Providers will have to say how much of their courses are delivered online in their individualised learner record (ILR) data returns, the Skills Funding Agency has announced.

The rule will be in force next academic year. The news comes just weeks after the Further Education Learning Technology Action Group (Feltag), recommended that 10 per cent of all publicly-funded courses should be delivered online by 2015/16, with incentives to rise to 50 per cent by 2017/18.

An agency spokesperson told FE Week: “The Skills Funding Statement 2013-16 set out that the government wants to see ‘many more radical approaches to the use of available educational technologies’.

“The agency was tasked with working with the sector to ‘look at how we can put in place appropriate funding mechanisms to better facilitate online learning’.
“The new data will enable the agency to work collaboratively with the sector to understand how this activity can be measured.”

However, he did not say whether the move had been prompted by the Feltag report.

He added: “Recommendations from Feltag will be considered as the agency and the sector progress with this work.”

Association of Colleges technology manager Matt Dean said: “Given the Feltag recommendation, it’s a good idea to work out how to collect data via the ILR, but it’s important to check the accuracy and validity before taking significant decisions on the basis of the information.

“Colleges will also be keen to know more about how to go about developing 10 per cent of a course or programme for online delivery, the inherent cost implications… and what’s meant by ‘incentives’ to push for the 50 per cent online delivery figure by 2017/18.”

Stewart Segal, chief executive of the Association of Employment and Learning Providers, said: “We supported many of Feltag’s recommendations but we are concerned about making online delivery a mandatory element of course content because it may not be appropriate for all learners in all programmes.

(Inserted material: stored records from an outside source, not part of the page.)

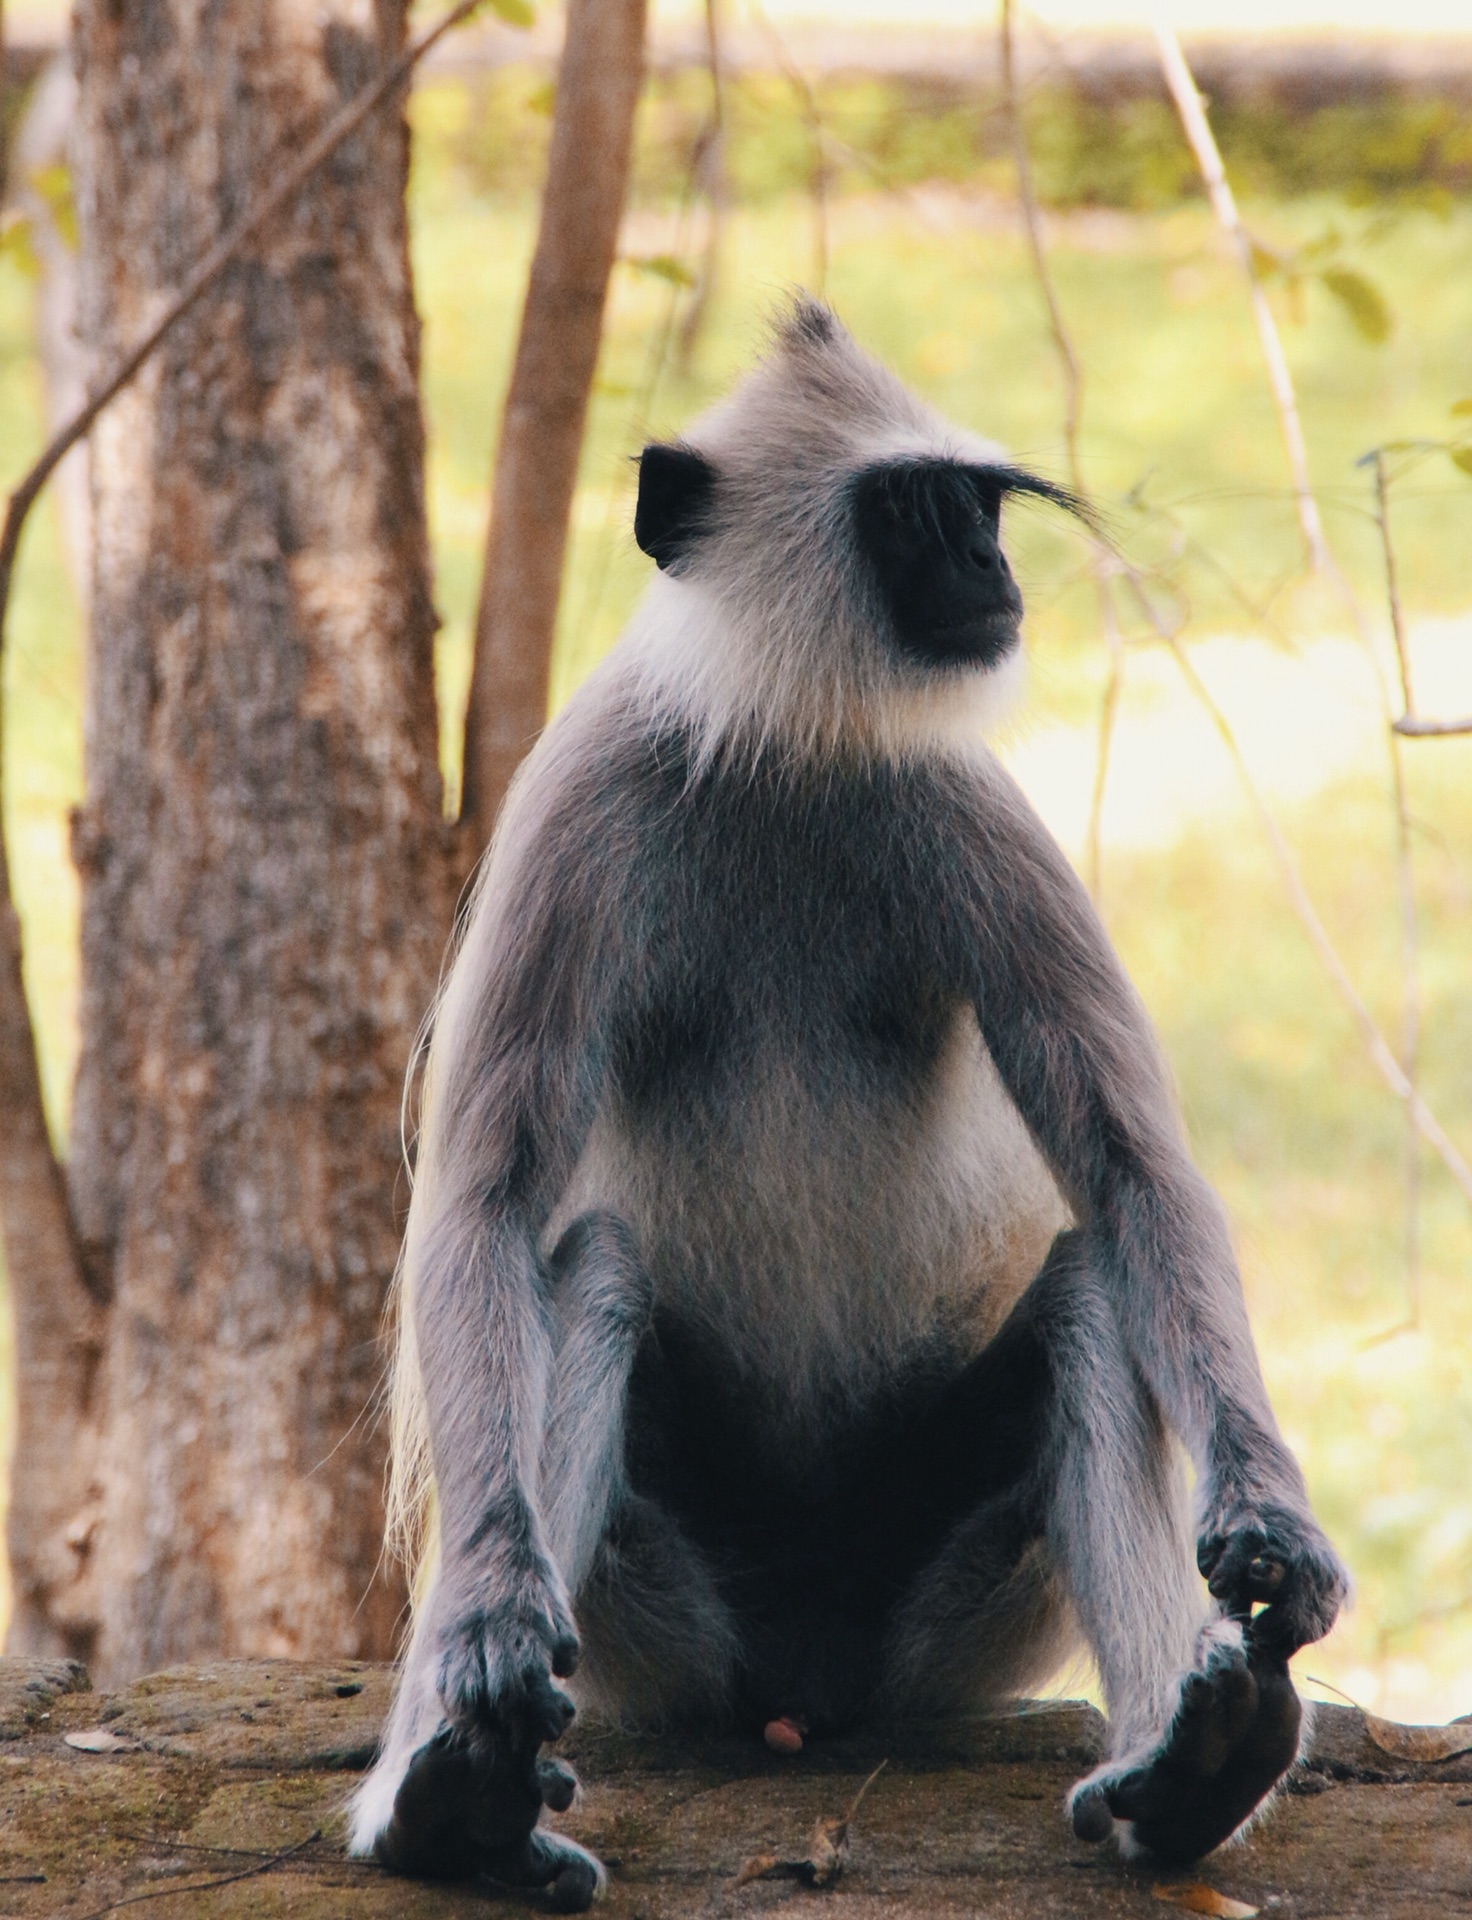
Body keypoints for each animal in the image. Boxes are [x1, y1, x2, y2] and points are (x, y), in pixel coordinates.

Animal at [345, 299, 1351, 1904]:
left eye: (981, 506)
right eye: (909, 512)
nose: (990, 571)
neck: (790, 739)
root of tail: (806, 1699)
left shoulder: (967, 808)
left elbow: (1131, 1170)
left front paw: (1268, 1522)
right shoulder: (578, 805)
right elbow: (486, 1204)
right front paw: (485, 1613)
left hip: (950, 1630)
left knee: (1088, 1292)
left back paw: (1198, 1760)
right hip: (655, 1629)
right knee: (594, 1269)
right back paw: (453, 1801)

“Providers require flexibility to deliver the most appropriate programmes for their learners and employers, and we should not be making elements of those programmes mandatory.
“This can only lead to yet more measurement of inputs rather than the focus on outcomes of the learning.

“We should encourage more online learning where it works but not setting targets and measuring programmes on a learner by learner basis.”

Steve Hewitt, management information system officer at London’s Morley College, said the move was “practical in the short term, but it depends on how they define ‘delivered online’ — especially if there’s some spurious 10 per cent threshold that everyone has to meet”.

He said: “The idea of a minimum threshold of online delivery seems a pretty 20th Century way of looking at things.

“If a tutor shows the whole class something they’ve found on YouTube, is it online delivery if the tutor emails them, but not if everyone’s sat in a classroom watching it all together?

“Students will be doing almost all of their research for any given course online anyway, even things like dance and plumbing, so why would we want to reduce the practical, hands-on experience that only high quality vocational education can deliver, by setting an arbitrary threshold?”

Kirstie Donnelly, UK managing director of City & Guilds, which took part in Feltag research, had mixed feelings about the new ILR requirement.

She said: “I fully support any move to ensure that the sector recognises the valuable role online delivery can play…to me, it’s a no-brainer.”

She added: “However I still have some concerns… For this to work, providers must be given the help and support they need to become more digital.”